Exercise prompt: Below is a listing. Quote from it, exactly, the lines from the one containing "<sup>4</sup>" down to the one containing "HUM 390 Images", both ends included, and nothing else.

┌────────

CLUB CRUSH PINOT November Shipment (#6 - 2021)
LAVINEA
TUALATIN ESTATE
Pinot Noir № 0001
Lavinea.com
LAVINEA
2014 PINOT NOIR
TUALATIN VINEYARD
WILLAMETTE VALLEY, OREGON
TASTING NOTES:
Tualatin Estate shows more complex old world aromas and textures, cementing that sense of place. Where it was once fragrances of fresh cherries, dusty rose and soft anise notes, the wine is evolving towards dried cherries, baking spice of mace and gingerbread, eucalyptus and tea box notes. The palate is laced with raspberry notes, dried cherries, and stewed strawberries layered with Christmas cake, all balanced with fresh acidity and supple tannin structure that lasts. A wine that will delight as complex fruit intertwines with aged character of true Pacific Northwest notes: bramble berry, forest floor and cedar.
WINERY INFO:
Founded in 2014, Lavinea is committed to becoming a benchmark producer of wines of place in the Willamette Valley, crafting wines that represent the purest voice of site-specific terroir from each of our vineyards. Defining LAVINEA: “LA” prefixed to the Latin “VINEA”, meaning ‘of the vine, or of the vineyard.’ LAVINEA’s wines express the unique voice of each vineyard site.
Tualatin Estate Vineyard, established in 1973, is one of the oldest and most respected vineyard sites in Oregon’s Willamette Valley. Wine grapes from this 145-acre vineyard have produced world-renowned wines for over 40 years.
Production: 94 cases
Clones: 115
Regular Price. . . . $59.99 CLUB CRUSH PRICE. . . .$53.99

└────────
┌────────

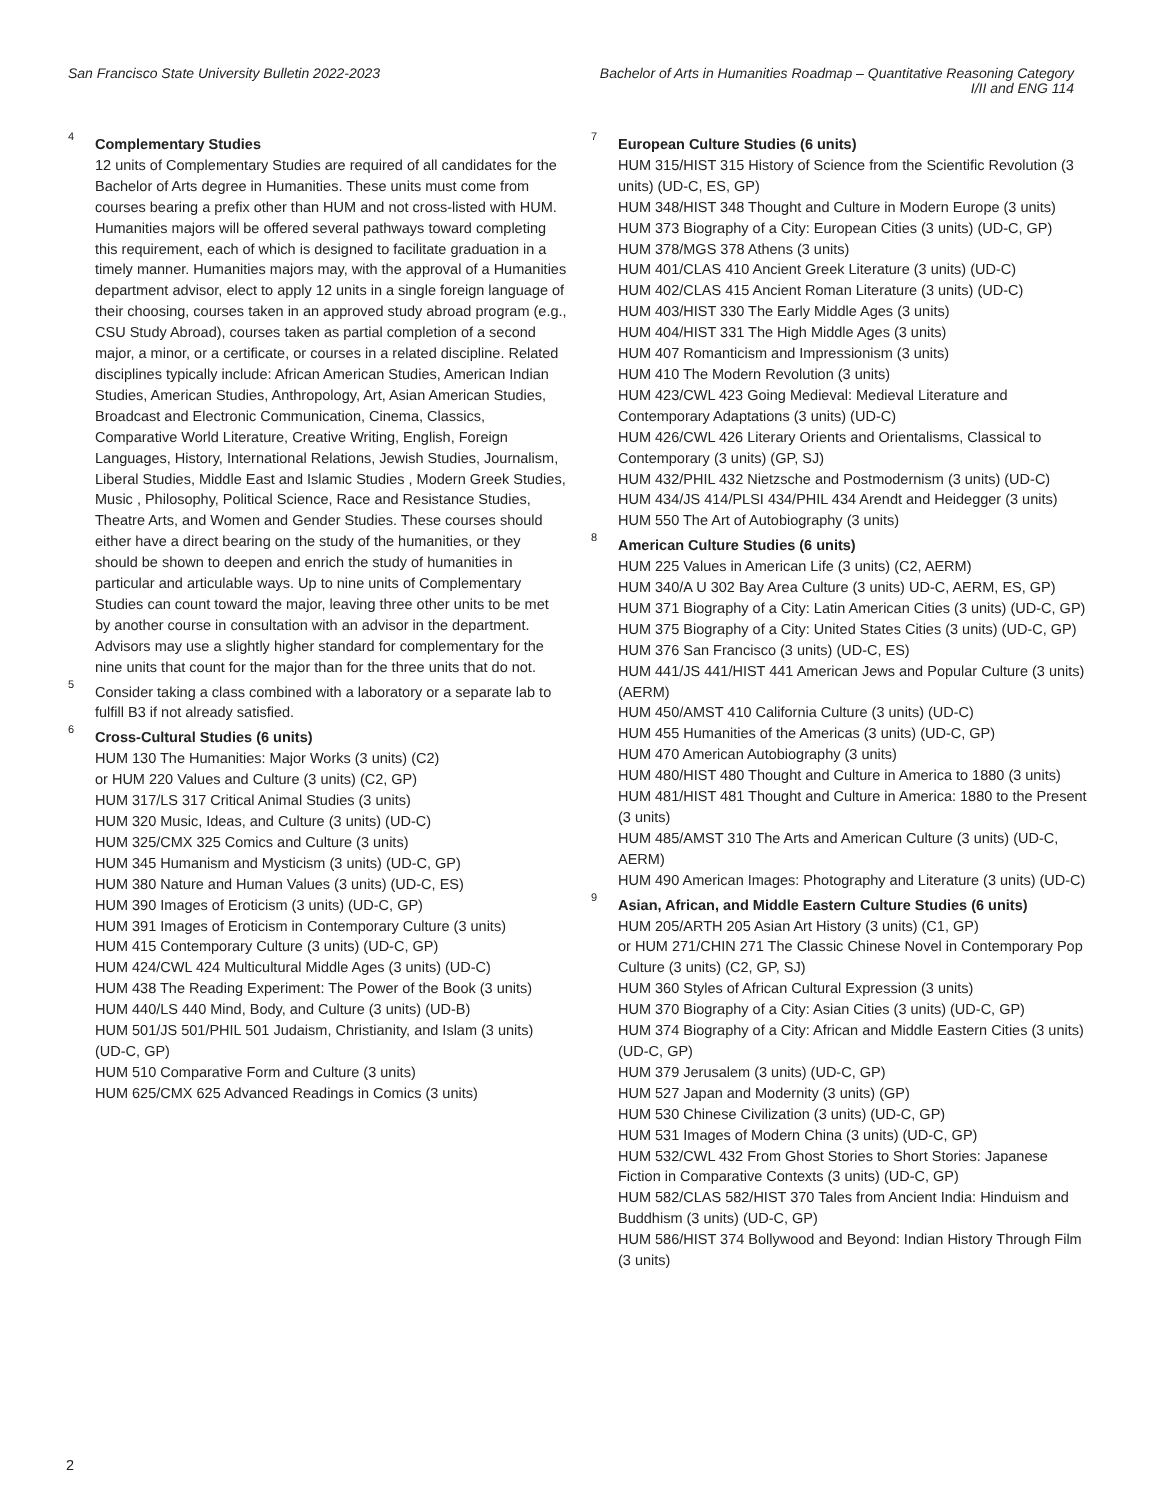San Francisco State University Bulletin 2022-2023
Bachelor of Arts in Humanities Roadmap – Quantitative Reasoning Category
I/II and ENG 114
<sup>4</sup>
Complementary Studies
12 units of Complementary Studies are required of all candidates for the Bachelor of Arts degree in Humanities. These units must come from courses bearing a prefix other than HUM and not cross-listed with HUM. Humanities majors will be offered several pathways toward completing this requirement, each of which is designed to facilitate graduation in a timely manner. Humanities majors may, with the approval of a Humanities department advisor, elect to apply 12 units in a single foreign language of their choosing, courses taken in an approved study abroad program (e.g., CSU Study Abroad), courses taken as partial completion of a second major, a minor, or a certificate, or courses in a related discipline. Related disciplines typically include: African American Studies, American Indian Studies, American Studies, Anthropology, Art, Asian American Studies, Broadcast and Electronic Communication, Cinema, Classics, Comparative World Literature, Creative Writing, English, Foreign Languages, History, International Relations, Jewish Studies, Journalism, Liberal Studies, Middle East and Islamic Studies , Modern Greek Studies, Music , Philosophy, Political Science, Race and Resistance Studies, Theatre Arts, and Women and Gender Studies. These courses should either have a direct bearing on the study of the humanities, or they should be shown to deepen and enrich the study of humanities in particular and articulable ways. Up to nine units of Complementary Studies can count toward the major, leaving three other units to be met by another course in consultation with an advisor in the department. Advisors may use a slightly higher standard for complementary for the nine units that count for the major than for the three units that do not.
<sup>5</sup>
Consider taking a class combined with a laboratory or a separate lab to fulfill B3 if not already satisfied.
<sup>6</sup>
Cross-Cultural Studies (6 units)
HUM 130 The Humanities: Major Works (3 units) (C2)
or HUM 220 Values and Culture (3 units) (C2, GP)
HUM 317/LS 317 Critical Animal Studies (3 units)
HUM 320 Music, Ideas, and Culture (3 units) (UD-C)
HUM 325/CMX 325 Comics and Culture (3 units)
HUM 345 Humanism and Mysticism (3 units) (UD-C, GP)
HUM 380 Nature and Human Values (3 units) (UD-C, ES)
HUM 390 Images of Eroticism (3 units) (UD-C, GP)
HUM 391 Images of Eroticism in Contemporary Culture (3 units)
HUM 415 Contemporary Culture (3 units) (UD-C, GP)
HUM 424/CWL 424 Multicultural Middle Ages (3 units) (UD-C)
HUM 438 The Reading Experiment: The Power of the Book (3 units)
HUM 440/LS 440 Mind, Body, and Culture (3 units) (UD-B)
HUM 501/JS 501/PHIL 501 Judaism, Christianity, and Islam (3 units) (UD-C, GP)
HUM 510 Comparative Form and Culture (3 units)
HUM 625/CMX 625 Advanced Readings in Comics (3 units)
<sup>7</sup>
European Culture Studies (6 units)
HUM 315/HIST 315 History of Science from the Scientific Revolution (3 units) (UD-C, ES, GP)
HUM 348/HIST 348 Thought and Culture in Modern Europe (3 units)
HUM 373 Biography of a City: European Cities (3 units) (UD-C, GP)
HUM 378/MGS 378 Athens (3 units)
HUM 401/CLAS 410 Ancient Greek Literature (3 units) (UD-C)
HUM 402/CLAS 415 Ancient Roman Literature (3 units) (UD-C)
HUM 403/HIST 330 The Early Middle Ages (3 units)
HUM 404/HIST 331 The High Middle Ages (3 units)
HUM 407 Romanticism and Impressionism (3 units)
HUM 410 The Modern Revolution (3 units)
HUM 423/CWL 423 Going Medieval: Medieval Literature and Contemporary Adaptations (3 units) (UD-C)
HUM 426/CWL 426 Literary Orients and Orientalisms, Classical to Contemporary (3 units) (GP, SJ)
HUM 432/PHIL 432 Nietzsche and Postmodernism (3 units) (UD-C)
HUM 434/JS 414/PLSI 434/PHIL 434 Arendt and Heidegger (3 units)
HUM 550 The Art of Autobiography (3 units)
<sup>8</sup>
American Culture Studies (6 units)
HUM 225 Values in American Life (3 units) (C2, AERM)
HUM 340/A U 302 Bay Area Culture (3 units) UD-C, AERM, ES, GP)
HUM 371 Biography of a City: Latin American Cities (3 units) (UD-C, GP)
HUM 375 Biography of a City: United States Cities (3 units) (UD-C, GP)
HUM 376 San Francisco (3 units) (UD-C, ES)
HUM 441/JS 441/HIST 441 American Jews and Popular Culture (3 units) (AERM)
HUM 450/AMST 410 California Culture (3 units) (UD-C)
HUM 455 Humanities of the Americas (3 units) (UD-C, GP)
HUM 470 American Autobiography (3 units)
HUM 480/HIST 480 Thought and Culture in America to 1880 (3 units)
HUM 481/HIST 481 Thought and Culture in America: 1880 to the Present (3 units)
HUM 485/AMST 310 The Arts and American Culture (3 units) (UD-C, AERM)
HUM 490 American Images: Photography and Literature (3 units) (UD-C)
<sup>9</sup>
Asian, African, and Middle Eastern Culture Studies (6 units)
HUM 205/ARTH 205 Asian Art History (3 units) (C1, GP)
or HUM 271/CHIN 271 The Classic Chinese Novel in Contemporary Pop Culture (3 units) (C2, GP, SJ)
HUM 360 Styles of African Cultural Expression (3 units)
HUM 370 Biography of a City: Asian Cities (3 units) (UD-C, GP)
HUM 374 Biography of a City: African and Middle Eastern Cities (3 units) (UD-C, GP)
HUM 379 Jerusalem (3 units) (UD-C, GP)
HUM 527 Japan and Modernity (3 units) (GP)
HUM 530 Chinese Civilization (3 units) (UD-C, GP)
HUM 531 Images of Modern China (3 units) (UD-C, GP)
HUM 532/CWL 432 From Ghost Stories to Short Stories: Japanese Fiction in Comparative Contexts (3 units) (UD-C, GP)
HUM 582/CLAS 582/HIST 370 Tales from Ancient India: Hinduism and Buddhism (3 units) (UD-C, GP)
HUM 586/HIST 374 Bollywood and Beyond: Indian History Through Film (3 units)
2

└────────

Answer for this exercise:
<sup>4</sup>
Complementary Studies
12 units of Complementary Studies are required of all candidates for the Bachelor of Arts degree in Humanities. These units must come from courses bearing a prefix other than HUM and not cross-listed with HUM. Humanities majors will be offered several pathways toward completing this requirement, each of which is designed to facilitate graduation in a timely manner. Humanities majors may, with the approval of a Humanities department advisor, elect to apply 12 units in a single foreign language of their choosing, courses taken in an approved study abroad program (e.g., CSU Study Abroad), courses taken as partial completion of a second major, a minor, or a certificate, or courses in a related discipline. Related disciplines typically include: African American Studies, American Indian Studies, American Studies, Anthropology, Art, Asian American Studies, Broadcast and Electronic Communication, Cinema, Classics, Comparative World Literature, Creative Writing, English, Foreign Languages, History, International Relations, Jewish Studies, Journalism, Liberal Studies, Middle East and Islamic Studies , Modern Greek Studies, Music , Philosophy, Political Science, Race and Resistance Studies, Theatre Arts, and Women and Gender Studies. These courses should either have a direct bearing on the study of the humanities, or they should be shown to deepen and enrich the study of humanities in particular and articulable ways. Up to nine units of Complementary Studies can count toward the major, leaving three other units to be met by another course in consultation with an advisor in the department. Advisors may use a slightly higher standard for complementary for the nine units that count for the major than for the three units that do not.
<sup>5</sup>
Consider taking a class combined with a laboratory or a separate lab to fulfill B3 if not already satisfied.
<sup>6</sup>
Cross-Cultural Studies (6 units)
HUM 130 The Humanities: Major Works (3 units) (C2)
or HUM 220 Values and Culture (3 units) (C2, GP)
HUM 317/LS 317 Critical Animal Studies (3 units)
HUM 320 Music, Ideas, and Culture (3 units) (UD-C)
HUM 325/CMX 325 Comics and Culture (3 units)
HUM 345 Humanism and Mysticism (3 units) (UD-C, GP)
HUM 380 Nature and Human Values (3 units) (UD-C, ES)
HUM 390 Images of Eroticism (3 units) (UD-C, GP)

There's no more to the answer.